PROBLEM:
State how many lines of the data below hold the string "рейтинги", giving nothing but the number.

....................

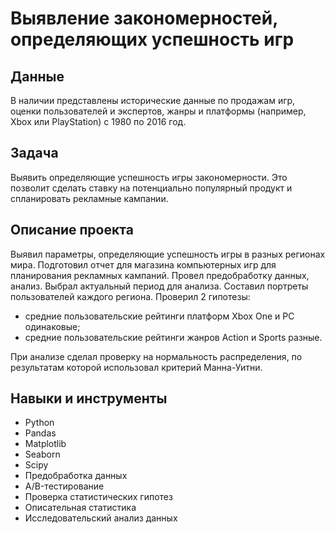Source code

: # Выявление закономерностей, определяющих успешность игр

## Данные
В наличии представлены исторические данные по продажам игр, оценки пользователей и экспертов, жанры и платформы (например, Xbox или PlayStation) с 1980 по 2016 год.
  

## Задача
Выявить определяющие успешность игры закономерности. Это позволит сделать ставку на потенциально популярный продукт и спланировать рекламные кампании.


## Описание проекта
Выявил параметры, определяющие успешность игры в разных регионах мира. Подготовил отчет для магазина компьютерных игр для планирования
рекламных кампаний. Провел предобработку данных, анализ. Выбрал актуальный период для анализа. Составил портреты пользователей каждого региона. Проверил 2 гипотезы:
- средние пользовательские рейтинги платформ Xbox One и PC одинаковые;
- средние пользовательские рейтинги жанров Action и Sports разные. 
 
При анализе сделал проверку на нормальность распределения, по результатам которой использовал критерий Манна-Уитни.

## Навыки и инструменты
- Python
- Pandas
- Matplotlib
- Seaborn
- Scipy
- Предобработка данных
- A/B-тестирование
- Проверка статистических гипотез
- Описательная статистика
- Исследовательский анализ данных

....................

ANSWER BOX:
2